Dans ses explications, le président de la CVR a fait savoir qu’autour de la date du 29 avril, de nombreux citoyens étaient atteints de peur, dans certaines écoles à régime d’internat, les élèves étaient interdits de sortie. « Dans certaines localités du pays, certaines personnes se rasaient la tête en signe de deuil ou allaient faire clandestinement des ablutions dans les rivières pour une « levée de deuil » symbolique », a-t-il poursuivi, avant de mentionner qu’il y avait même des Burundais qui fuyaient vers les pays voisins dans la crainte d’une éventuelle attaque. Selon les témoignages collectés, a-t-il dit, ce phénomène s’est passé en particulier dans le Sud du pays.
« La Commission vérité et réconciliation a senti l’obligation et la nécessité de s’exprimer aujourd’hui pour éclairer l’opinion sur la vérité qu’elle a trouvée à propos de ces faits observés à l’approche de cette date du 29 avril », a ajouté M. Ndayicariye.
Le recensement réalisé permet de mettre le nom sur la victime et sur l’auteur
Le patron de la CVR a précisé que cette commission a déjà amorcé une autre étape. Il s’agit d’un recensement qui a été planifié et réalisé dans les trois provinces de Cankuzo, Bururi et Rumonge en vue de connaître autant que possible lespersonnes assassinées, les disparues, les personnes qui ont déjà accordé le pardon et les personnes qui ont sauvé d’autres, etc.
Comme résultats du recensement, dans la province de Cankuzo, 262 personnes assassinées et disparues ont été recensées dont 238 Hutus, 22 Tutsis et 1 de l’ethnie Twa. A Bururi, parmi 4 014 cas recensés, il y a 3 787 Hutus, 242 Tutsis, 9 Twas et une personne dont l’éthnie n’a pas été identifiée. Les cas de tuerie ou disparition identifiés dans la province de Rumonge s’élèvent à 2 339 dont 2 134 Hutus, 186 Tutsis, 14 Twas et 5 dont l’identité ethnique n’a pas été révélée. L’avantage de ce recensement, d’après M. Ndayicariye, est qu’il met le nom sur les victimes et sur les auteurs des crimes.

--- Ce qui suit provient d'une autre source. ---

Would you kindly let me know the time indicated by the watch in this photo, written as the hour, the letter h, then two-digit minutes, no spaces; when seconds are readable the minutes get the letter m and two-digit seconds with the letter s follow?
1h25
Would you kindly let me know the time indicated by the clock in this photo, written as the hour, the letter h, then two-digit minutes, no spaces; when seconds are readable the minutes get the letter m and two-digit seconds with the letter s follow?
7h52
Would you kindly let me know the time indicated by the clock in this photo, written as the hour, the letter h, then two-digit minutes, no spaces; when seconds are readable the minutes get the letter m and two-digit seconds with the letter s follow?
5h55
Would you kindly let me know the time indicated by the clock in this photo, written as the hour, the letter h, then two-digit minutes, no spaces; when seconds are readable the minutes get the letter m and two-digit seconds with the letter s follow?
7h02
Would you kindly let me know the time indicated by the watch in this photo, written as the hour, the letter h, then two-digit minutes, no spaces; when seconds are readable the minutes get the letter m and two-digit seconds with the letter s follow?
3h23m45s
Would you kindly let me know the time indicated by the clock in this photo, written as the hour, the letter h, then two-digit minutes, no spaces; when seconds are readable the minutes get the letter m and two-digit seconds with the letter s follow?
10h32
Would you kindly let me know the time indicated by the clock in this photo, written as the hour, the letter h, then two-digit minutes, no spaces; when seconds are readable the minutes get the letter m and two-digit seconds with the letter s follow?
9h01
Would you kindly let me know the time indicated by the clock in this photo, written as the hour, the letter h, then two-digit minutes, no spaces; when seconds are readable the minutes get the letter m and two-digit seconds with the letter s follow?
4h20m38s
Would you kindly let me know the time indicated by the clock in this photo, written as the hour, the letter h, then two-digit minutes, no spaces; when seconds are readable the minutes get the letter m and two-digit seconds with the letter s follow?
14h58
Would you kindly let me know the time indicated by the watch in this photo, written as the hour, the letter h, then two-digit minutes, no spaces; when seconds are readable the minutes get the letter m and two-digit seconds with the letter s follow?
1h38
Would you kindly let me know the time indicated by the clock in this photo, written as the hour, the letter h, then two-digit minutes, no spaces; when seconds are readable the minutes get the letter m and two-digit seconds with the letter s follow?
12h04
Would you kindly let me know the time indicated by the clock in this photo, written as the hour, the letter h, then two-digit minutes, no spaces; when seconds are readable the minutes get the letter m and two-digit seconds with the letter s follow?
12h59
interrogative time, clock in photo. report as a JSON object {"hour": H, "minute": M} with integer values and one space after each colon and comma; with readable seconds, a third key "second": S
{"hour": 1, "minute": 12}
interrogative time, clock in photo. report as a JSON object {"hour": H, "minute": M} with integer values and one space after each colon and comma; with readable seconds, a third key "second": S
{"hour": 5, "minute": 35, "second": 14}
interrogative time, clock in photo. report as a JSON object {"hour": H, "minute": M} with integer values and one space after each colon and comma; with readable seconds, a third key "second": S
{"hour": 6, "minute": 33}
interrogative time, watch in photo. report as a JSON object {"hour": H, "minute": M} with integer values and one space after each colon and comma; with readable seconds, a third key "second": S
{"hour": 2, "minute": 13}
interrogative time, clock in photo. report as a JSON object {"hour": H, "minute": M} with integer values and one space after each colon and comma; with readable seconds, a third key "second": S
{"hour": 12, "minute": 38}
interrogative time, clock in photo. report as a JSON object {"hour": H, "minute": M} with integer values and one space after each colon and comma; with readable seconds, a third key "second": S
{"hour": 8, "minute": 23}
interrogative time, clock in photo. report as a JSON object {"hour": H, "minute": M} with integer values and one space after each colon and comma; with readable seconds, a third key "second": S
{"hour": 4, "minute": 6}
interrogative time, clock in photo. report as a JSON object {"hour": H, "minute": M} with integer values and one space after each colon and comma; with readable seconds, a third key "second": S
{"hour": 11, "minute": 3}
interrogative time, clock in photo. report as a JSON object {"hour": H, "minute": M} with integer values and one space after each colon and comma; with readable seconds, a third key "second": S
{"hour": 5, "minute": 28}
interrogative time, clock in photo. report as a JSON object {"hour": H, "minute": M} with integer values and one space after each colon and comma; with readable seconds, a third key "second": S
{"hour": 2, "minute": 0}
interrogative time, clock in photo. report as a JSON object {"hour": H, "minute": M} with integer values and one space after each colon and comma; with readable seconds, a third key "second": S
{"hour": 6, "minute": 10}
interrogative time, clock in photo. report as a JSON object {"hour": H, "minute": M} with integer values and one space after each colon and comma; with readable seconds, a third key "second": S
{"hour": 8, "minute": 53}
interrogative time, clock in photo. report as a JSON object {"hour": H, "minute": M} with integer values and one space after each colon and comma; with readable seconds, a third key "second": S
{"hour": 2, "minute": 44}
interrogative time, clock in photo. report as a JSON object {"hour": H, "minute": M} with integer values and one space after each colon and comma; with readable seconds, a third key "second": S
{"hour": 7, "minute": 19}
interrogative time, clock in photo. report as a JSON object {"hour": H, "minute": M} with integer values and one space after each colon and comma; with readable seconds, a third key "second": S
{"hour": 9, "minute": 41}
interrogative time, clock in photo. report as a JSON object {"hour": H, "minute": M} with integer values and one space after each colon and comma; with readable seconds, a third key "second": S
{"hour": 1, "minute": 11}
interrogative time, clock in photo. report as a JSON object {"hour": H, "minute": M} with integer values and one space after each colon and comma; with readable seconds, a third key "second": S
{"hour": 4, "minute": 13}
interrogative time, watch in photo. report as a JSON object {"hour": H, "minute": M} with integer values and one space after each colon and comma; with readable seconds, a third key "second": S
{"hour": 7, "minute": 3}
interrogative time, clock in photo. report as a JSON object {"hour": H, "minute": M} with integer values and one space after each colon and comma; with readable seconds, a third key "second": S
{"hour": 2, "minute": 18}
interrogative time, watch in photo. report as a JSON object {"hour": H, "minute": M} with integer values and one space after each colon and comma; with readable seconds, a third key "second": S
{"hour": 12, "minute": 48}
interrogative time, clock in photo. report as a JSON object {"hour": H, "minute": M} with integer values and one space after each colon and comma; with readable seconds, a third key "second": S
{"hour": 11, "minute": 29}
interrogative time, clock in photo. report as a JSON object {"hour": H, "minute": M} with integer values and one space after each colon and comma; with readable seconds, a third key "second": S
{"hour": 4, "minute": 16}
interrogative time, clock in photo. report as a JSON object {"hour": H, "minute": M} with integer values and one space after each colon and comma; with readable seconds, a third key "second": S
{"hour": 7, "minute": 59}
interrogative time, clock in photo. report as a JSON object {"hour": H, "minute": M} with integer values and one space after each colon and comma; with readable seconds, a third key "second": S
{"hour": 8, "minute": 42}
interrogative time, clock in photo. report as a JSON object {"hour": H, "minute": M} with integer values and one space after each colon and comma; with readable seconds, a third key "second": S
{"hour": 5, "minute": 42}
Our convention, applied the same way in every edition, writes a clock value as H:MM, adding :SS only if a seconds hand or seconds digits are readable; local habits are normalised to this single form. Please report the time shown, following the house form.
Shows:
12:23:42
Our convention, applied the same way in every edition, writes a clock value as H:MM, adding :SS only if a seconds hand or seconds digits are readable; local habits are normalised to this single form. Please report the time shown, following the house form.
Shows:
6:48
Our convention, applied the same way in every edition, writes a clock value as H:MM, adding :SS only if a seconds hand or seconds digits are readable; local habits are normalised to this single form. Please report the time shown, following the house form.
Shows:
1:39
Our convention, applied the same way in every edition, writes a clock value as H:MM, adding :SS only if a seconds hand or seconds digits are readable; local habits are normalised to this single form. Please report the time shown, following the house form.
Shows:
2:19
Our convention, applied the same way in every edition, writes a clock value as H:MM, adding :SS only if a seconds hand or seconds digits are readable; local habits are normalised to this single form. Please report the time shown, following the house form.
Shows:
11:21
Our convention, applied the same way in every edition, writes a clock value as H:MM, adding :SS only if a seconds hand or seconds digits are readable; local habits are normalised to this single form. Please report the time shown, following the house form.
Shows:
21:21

« Le mensonge et la solidarité ethnique négative ont tué des milliers des citoyens innocents »
« La vérité déjà trouvée par la commission doit être comprise et acceptée comme une vérité au service de la vie, de la réconciliation et de la paix. La méconaissance de la vérité plonge les Burundais dans la globalisation, la confusion et la peur panique permanente », a-t-il renchéri, en interpellant les Burundais à ne plus avoir peur de la vérité, mais plutôt à avoir peur du mensonge. Car, « le mensonge et la solidarité ethnique négative ont tué des milliers des citoyens innocents dans notre pays ».
Les participants ont eu l’occasion de poser des questions, mais aussi de donner des contributions. Il a été signalé que les moments tragiques auxquels le Burundi a traversé ont été causés par une mauvaise gouvernance, un groupe de gens qui cherchaient à satisfaire leurs propres intérêts. Pour ce faire, les Burundais d’aujourd’hui et surtout les leaders devraient tirer des leçons dans l’histoire du passé, en privilégiant tout ce qui peut renforcer la cohésion sociale et protéger le peuple burundais.